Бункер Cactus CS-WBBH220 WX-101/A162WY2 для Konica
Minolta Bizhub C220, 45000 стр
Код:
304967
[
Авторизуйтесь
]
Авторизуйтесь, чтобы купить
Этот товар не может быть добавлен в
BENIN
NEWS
┄┄┄┄┄┄┄┄┄┄┄┄┄┄┄┄┄┄┄┄
▸ Problem to solve:
From the data above, copy each line with the string "Авторизуйтесь" in it.

▸ Result of the task:
Авторизуйтесь
Авторизуйтесь, чтобы купить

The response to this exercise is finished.